> [YOUR OBJECTIVE]: Copy out all of the rows below word for word, leaving the pictures out of your reproduction.

Box annotation data
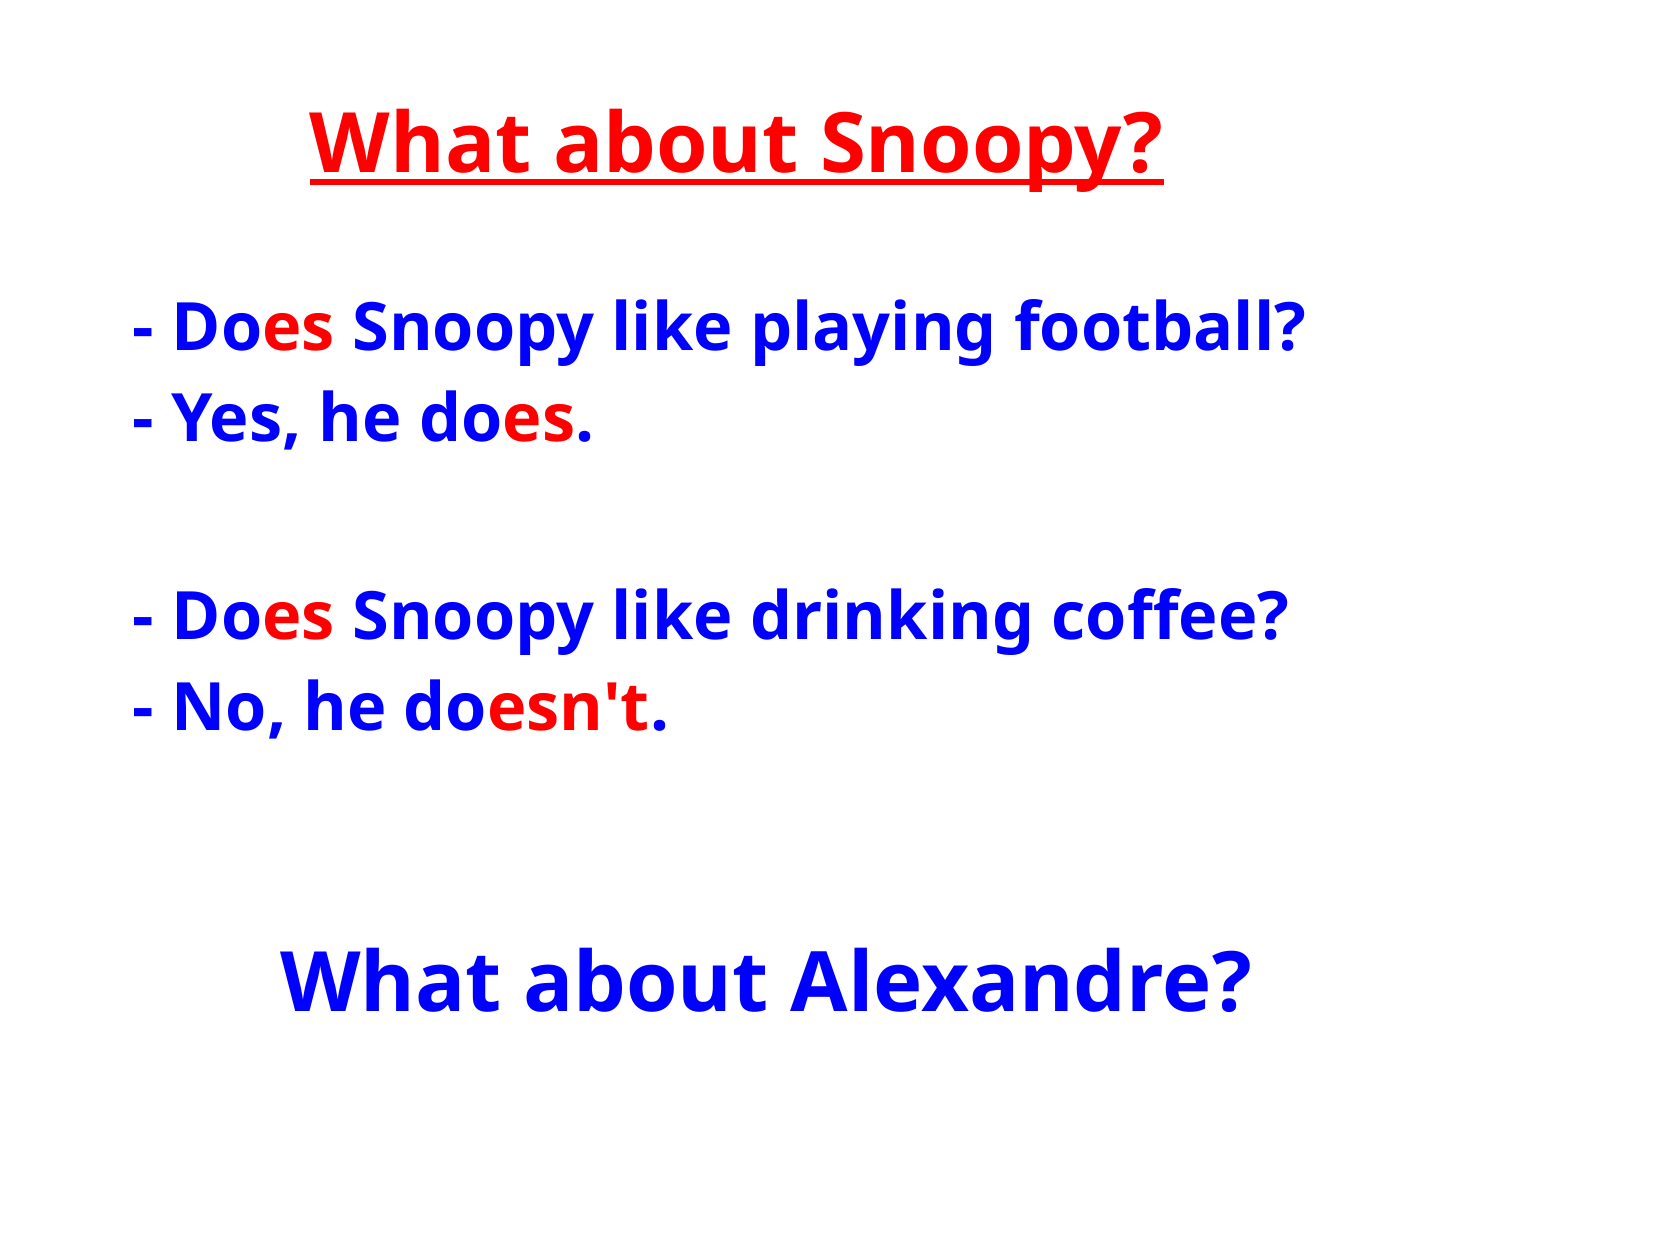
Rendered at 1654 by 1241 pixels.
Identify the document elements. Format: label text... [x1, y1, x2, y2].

text_box - Does Snoopy like playing football? - Yes, he does. [118, 271, 1654, 473]
text_box What about Snoopy? [295, 75, 1388, 207]
text_box - Does Snoopy like drinking coffee? - No, he doesn't. [118, 561, 1654, 762]
text_box What about Alexandre? [265, 915, 1388, 1047]
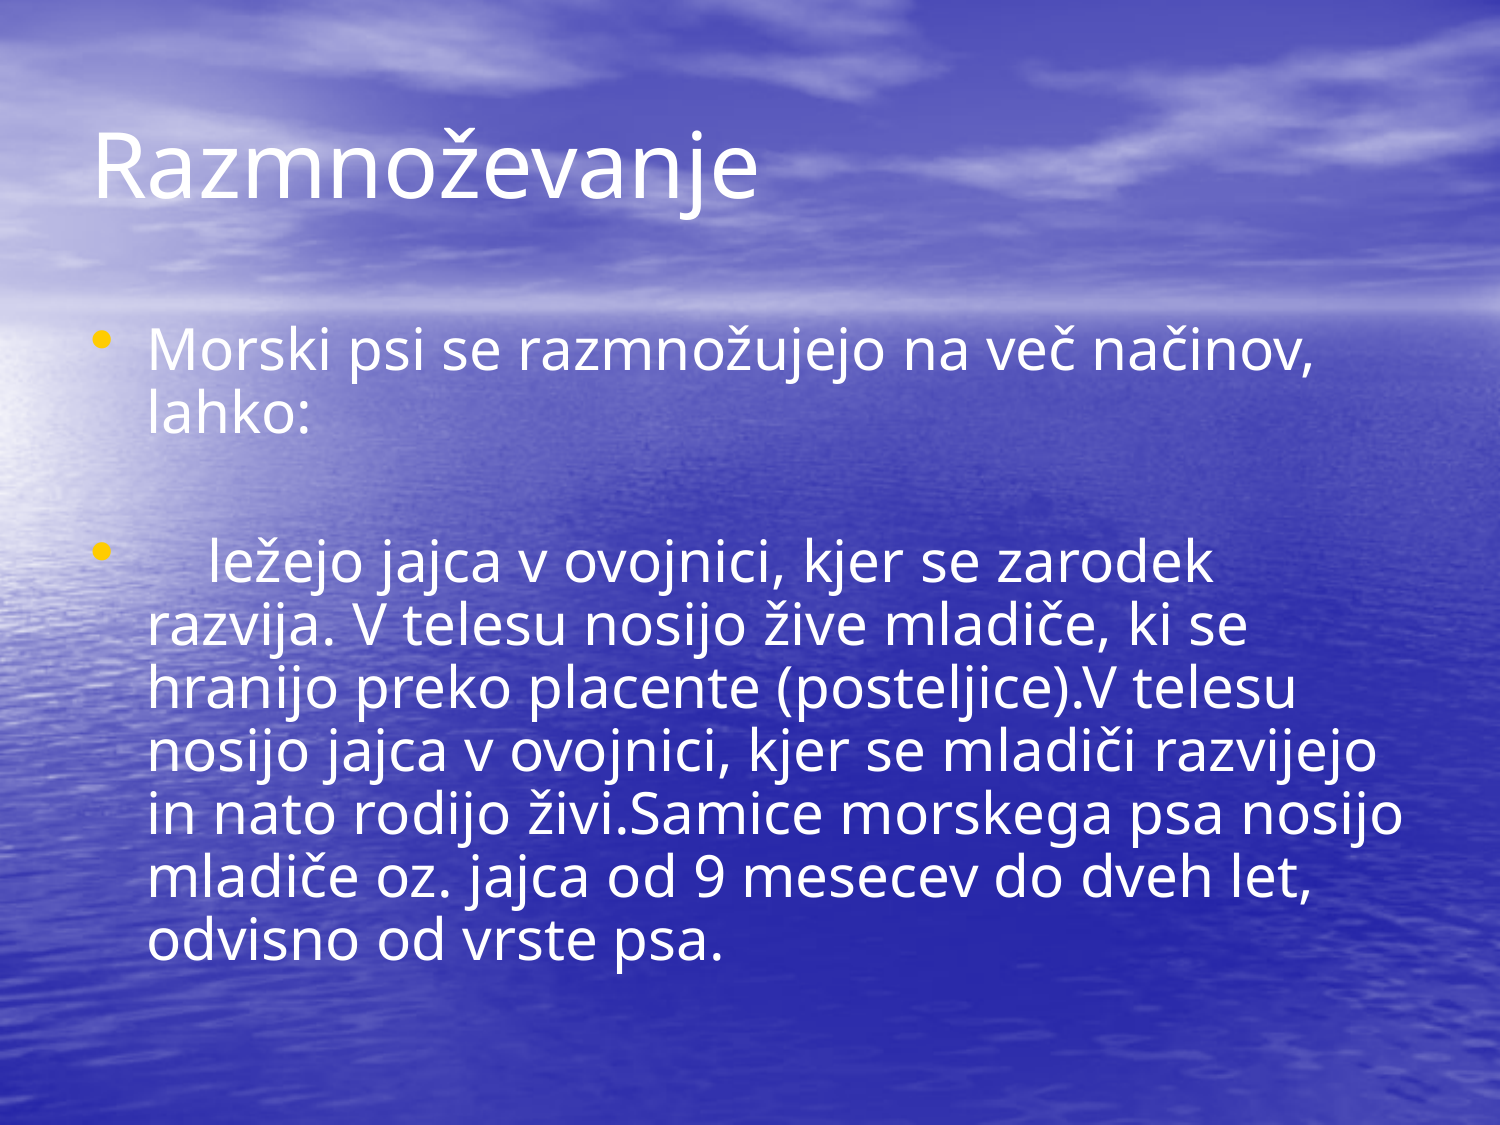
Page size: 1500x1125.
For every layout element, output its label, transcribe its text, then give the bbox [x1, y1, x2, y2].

title Razmnoževanje [75, 47, 1425, 275]
list Morski psi se razmnožujejo na več načinov, lahko: ležejo jajca v ovojnici, kjer se zarodek razvija. V telesu nosijo žive mladiče, ki se hranijo preko placente (posteljice).V telesu nosijo jajca v ovojnici, kjer se mladiči razvijejo in nato rodijo živi.Samice morskega psa nosijo mladiče oz. jajca od 9 mesecev do dveh let, odvisno od vrste psa. [75, 312, 1425, 988]
picture [0, 0, 1500, 1125]
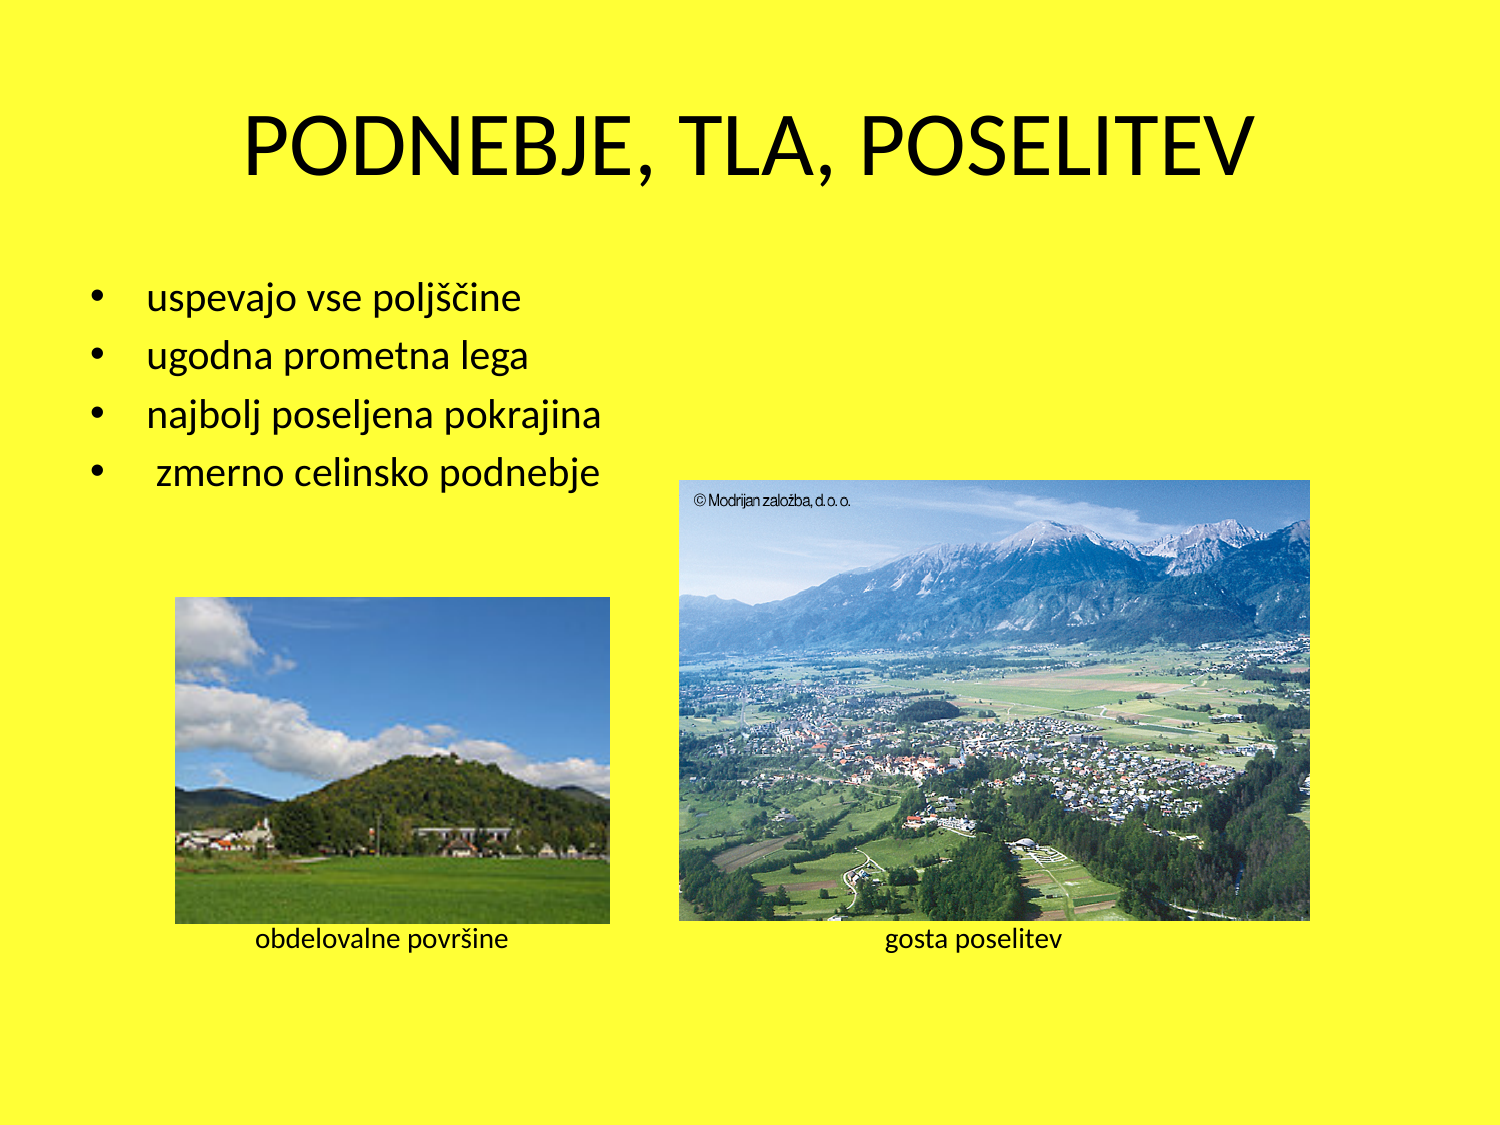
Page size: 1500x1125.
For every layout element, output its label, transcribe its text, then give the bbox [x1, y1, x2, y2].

list uspevajo vse poljščine ugodna prometna lega najbolj poseljena pokrajina zmerno celinsko podnebje obdelovalne površine gosta poselitev [75, 262, 1425, 1005]
picture [679, 480, 1310, 922]
picture [175, 597, 610, 924]
title PODNEBJE, TLA, POSELITEV [75, 45, 1425, 233]
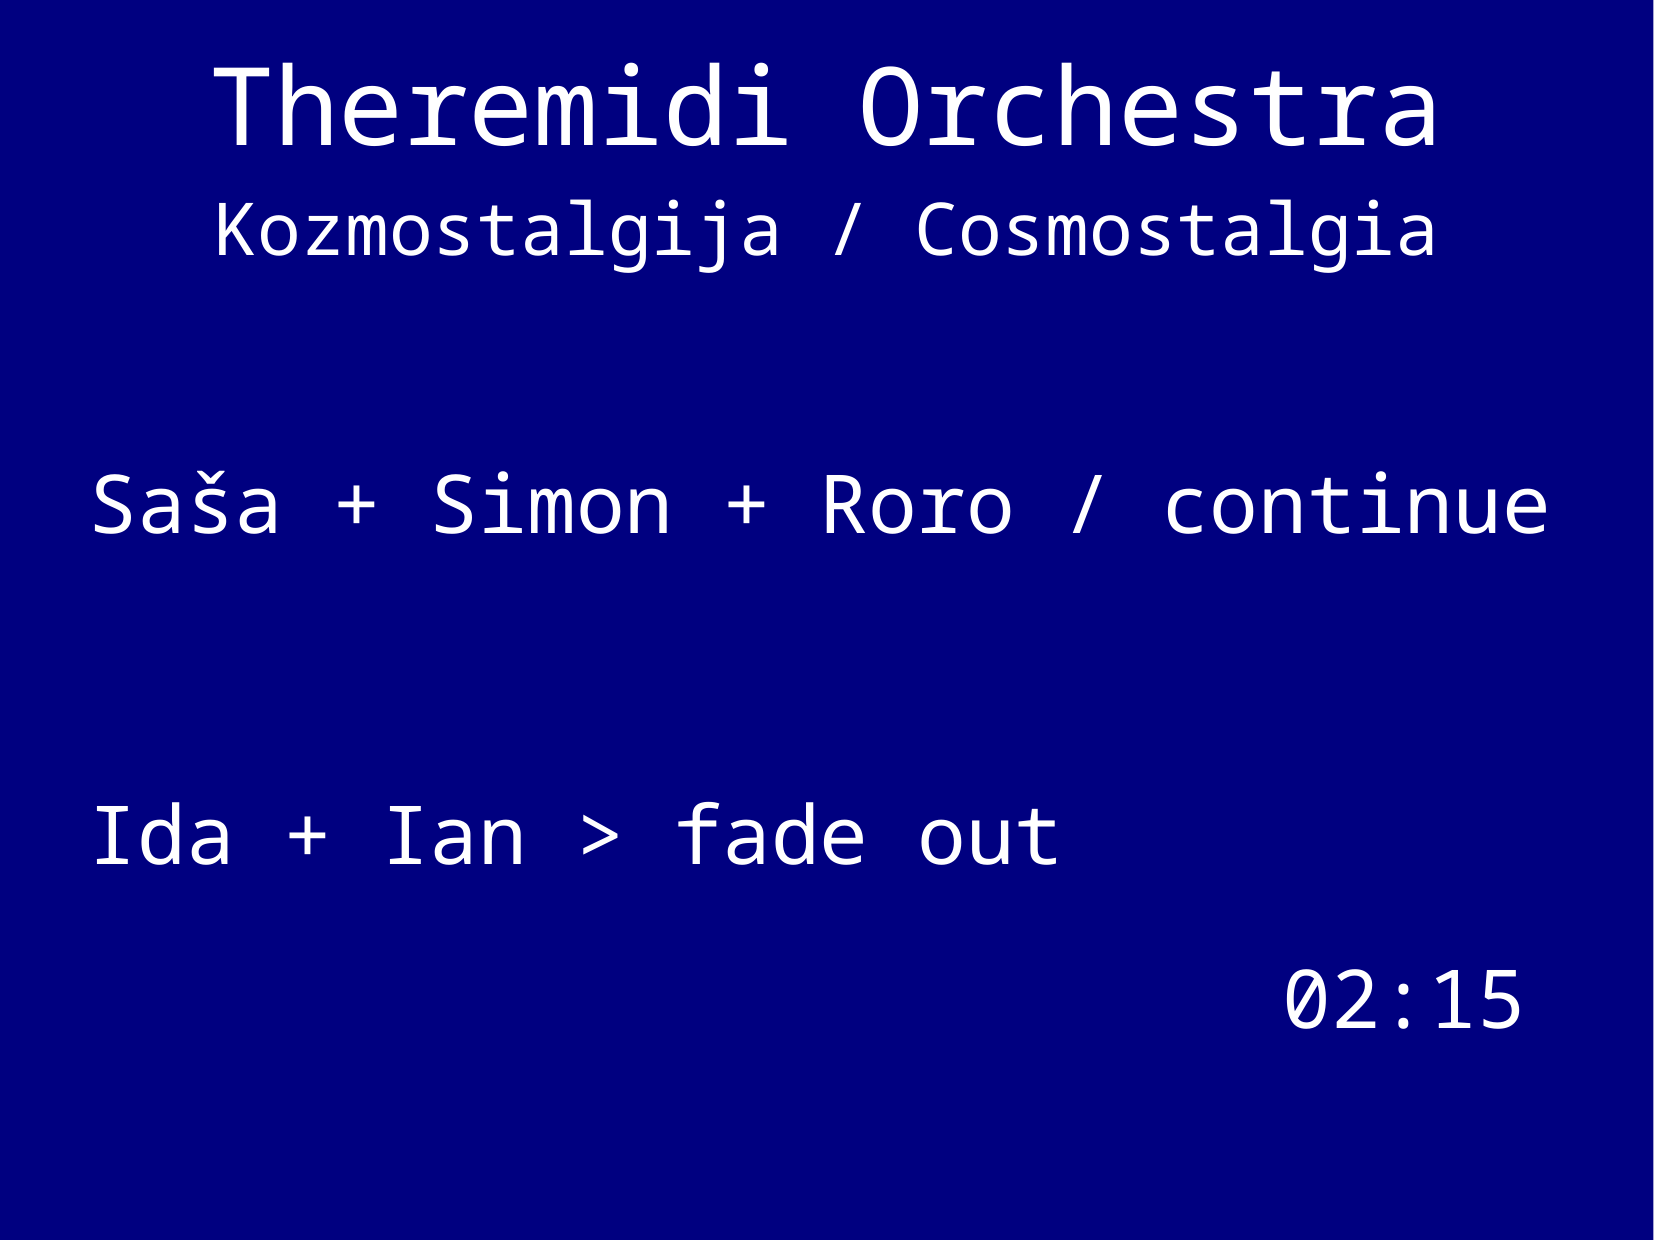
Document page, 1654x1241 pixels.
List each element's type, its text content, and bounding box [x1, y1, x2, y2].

> [EXERCISE RESPONSE]:
Rendered at 1654 by 1241 pixels.
Identify the document elements. Format: label text... [x1, y1, x2, y2].

text_box - Does Snoopy like playing football? - Yes, he does. [118, 271, 1654, 473]
text_box What about Snoopy? [295, 75, 1388, 207]
text_box - Does Snoopy like drinking coffee? - No, he doesn't. [118, 561, 1654, 762]
text_box What about Alexandre? [265, 915, 1388, 1047]
Page size: 1500x1125.
For every layout element, output its label, transcribe its text, then give the bbox [x1, y1, x2, y2].

title Razmnoževanje [75, 47, 1425, 275]
list Morski psi se razmnožujejo na več načinov, lahko: ležejo jajca v ovojnici, kjer se zarodek razvija. V telesu nosijo žive mladiče, ki se hranijo preko placente (posteljice).V telesu nosijo jajca v ovojnici, kjer se mladiči razvijejo in nato rodijo živi.Samice morskega psa nosijo mladiče oz. jajca od 9 mesecev do dveh let, odvisno od vrste psa. [75, 312, 1425, 988]
picture [0, 0, 1500, 1125]
Page size: 1500x1125.
For every layout element, output its label, transcribe its text, then give the bbox [x1, y1, x2, y2].

list uspevajo vse poljščine ugodna prometna lega najbolj poseljena pokrajina zmerno celinsko podnebje obdelovalne površine gosta poselitev [75, 262, 1425, 1005]
picture [679, 480, 1310, 922]
picture [175, 597, 610, 924]
title PODNEBJE, TLA, POSELITEV [75, 45, 1425, 233]
Document page, 1654x1241 pixels.
List each element's type, its text content, and bounding box [x1, y1, x2, y2].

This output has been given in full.